Each patient enrolled in the study had nasal or nasopharyngeal swabs taken on seven different days over a two-week period to measure the viral load in the upper respiratory tract. On each occasion, a blood sample was also taken and assayed for the presence of virus and the immune response.
Now, after enrolling 365 patients (and counting), the study has received $2.3 million in grant funding from the National Institute of Allergy and Infectious Disease – and a sharper focus.
“One of the things that we witnessed in our hospitalized patients is that there was an over-representation of patients who were American Indian/Alaska Natives,” said Perkins, professor and director of the Center for Global Health in the UNM School of Medicine. “That really formed the epicenter of the grant . . . to figure out how different ancestral groups in New Mexico respond to the virus and how that impacts on their disease severity.”
At UNMH, which treats patients from across the Four Corners region, 47% of COVID-19 patients enrolled in the study were American Indian/Alaska Native, Perkins said. And in New Mexico, adjusting for population size, they have a 3.3-fold risk of infection, a 7.9-fold rate of higher hospitalization and 10.6-fold higher age-adjusted mortality rates.
Some patients in the study recovered so quickly they were discharged before the 14-day data collection period was up, Perkins said, while others remained hospitalized for longer, and some succumbed to the disease.

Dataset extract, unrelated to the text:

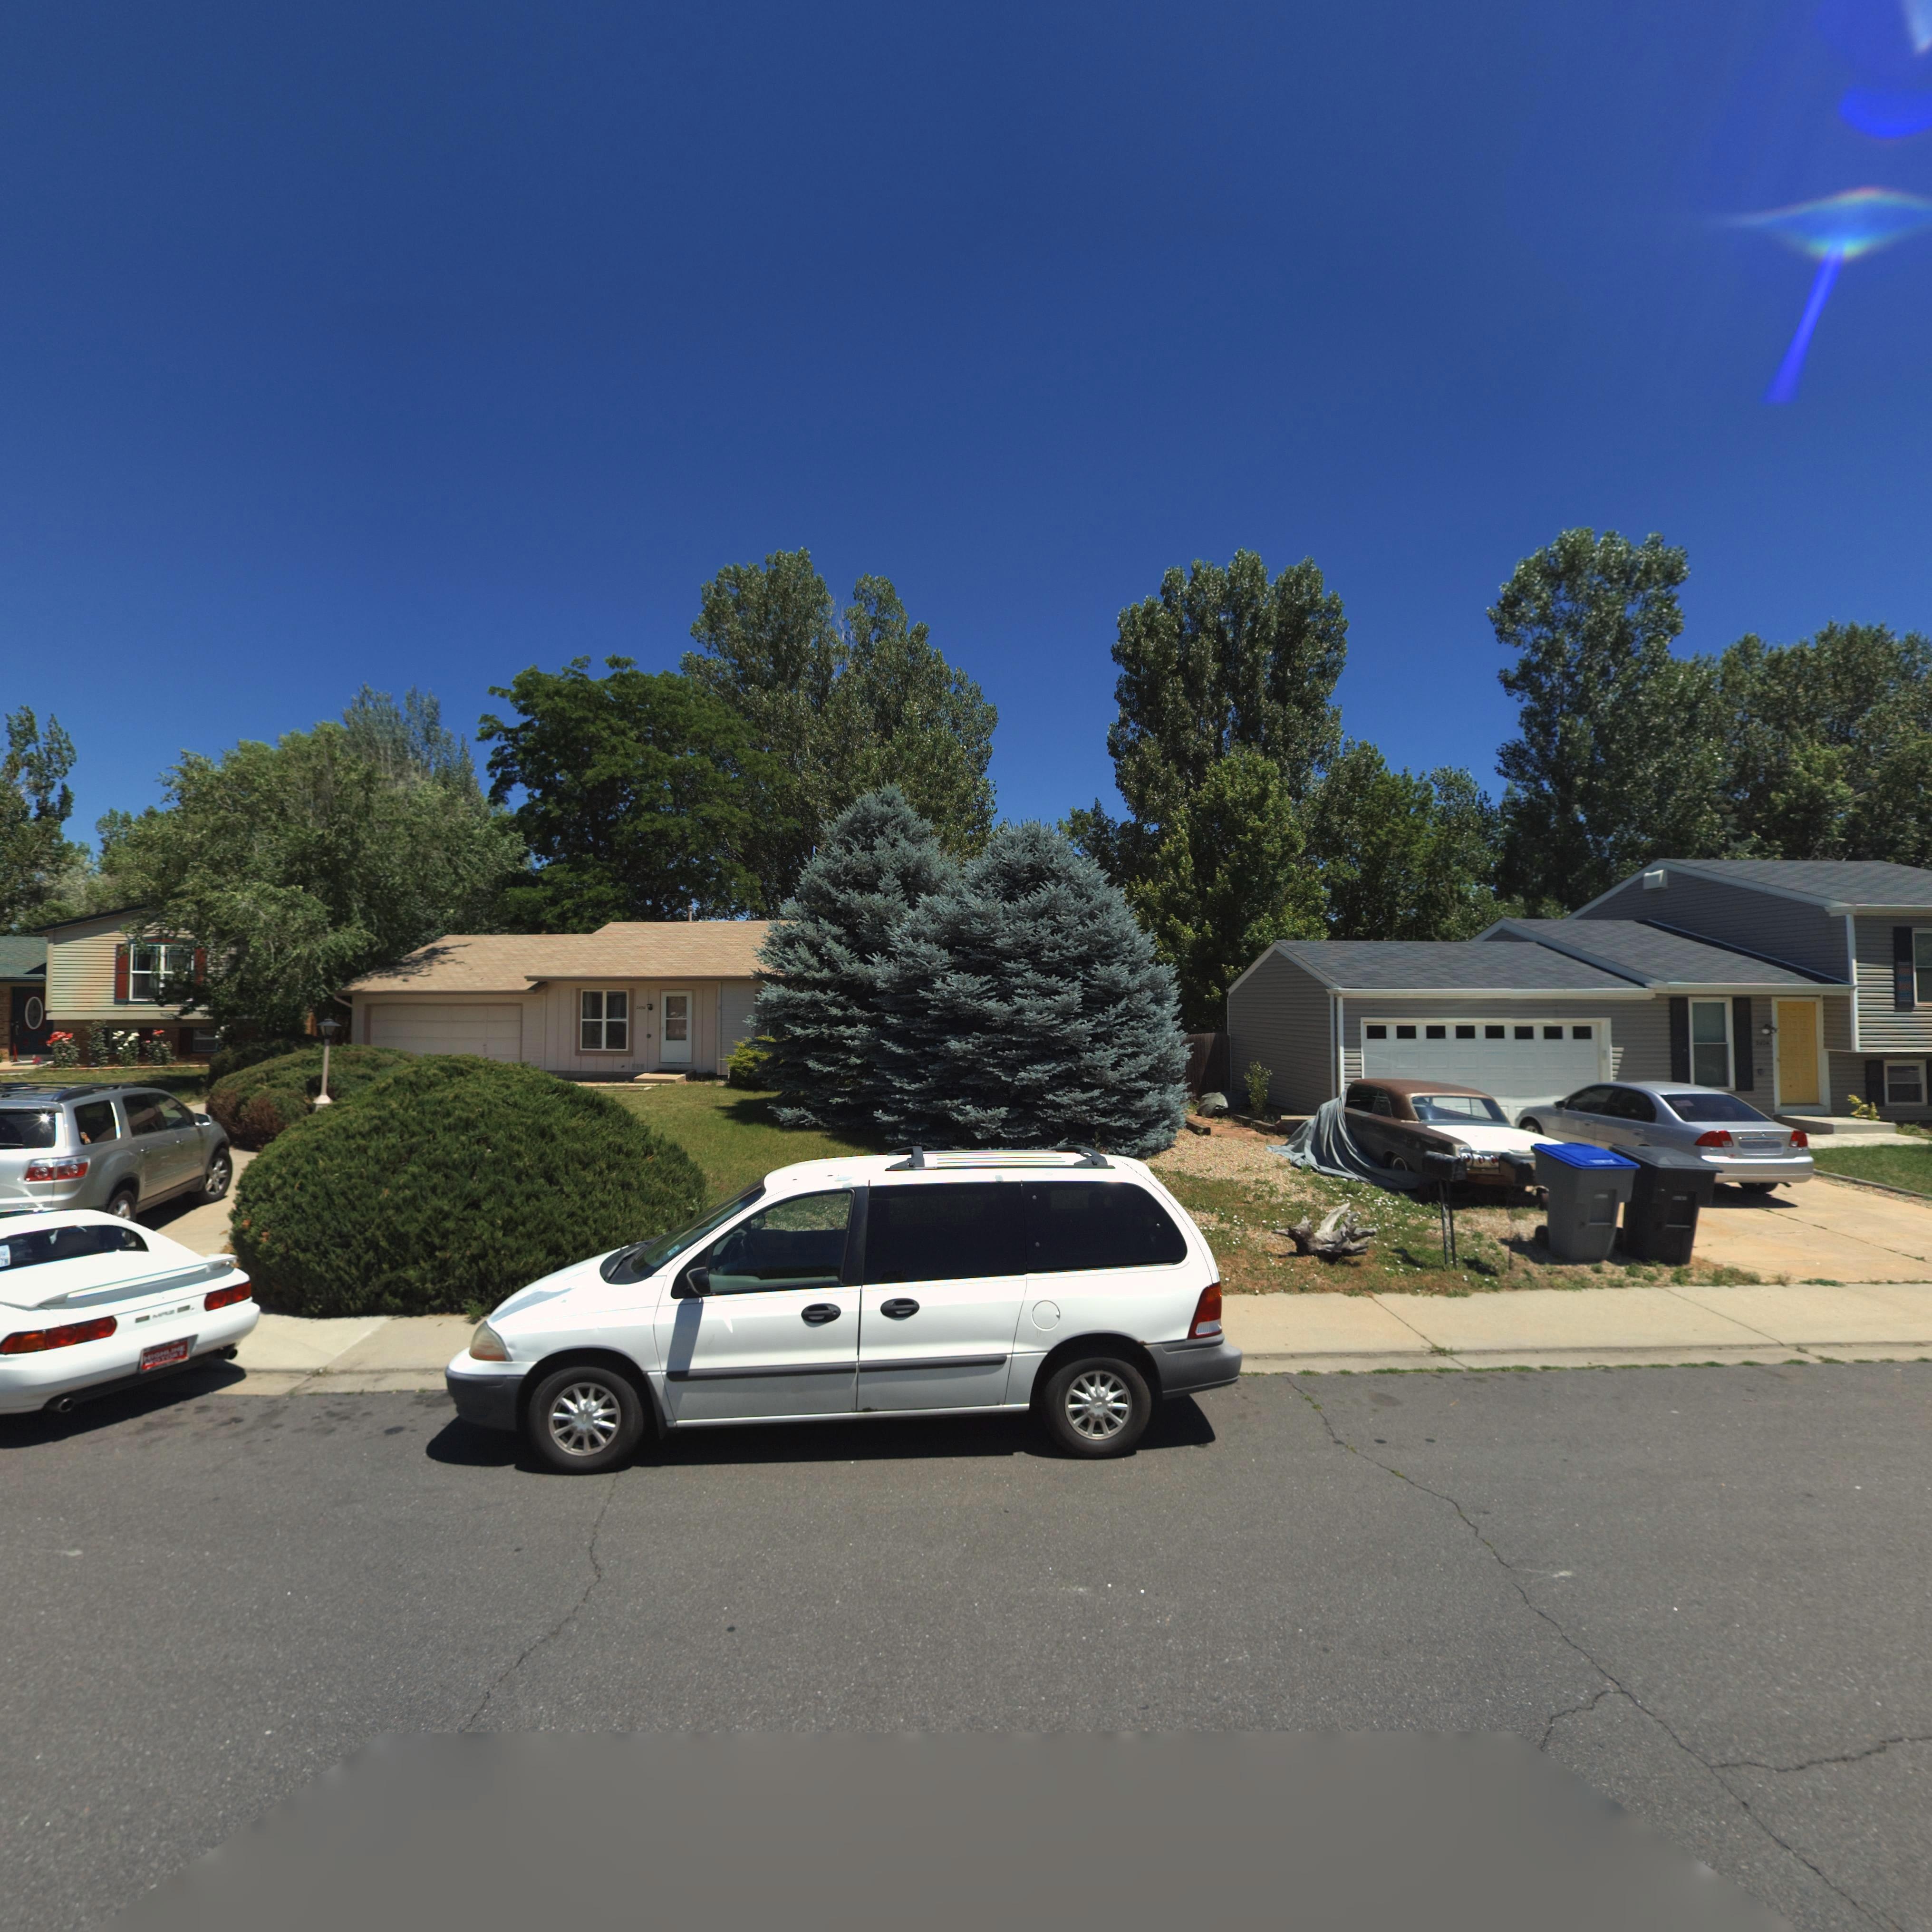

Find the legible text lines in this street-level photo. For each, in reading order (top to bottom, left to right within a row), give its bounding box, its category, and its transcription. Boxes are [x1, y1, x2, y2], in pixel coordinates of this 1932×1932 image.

[636, 1005, 646, 1009] StreetNumber: 2430
[1755, 1040, 1769, 1045] StreetNumber: 2424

We are uniquely positioned to address important gaps in knowledge about the molecular basis of increased COVID-19 disease severity and mortality in disproportionately affected ancestral groups
New Mexico’s ethnic and racial diversity offers certain advantages for the study, Perkins said. “We are uniquely positioned to address important gaps in knowledge about the molecular basis of increased COVID-19 disease severity and mortality in disproportionately affected ancestral groups.”
Taking multiple samples over time enabled the researchers to paint a picture of viral load dynamics – the speed and effectiveness with which the body responds to a viral infection. The team hopes further analysis will reveal which genes put people at greater risk for severe disease, Perkins said.
Each blood sample collected in the study was analyzed for its transcriptome – an RNA readout of the genes that are expressed. “That allows us to look at how viral loads, both in the upper respiratory tract and in circulation impact the immune response,” Perkins said.
“We use software algorithms to put those genes that are differentially expressed into different informatic pipelines, so you can find signals that differ between severe and non-severe disease,” he said. “Once you identify those signals, those become therapeutic targets for new treatments for COVID-19.”
As analysis reveals these unique gene pathways leading to severe disease, “you can then go and look for FDA-approved drugs for other disease that might target those genes and gene networks,” he said.
Creating a clearer picture of who is at greatest risk for severe disease and mining the data for clues regarding potential therapies has its own rewards, Perkins said. “I am hopeful we can have a positive impact on the COVID-19 challenges in New Mexico.”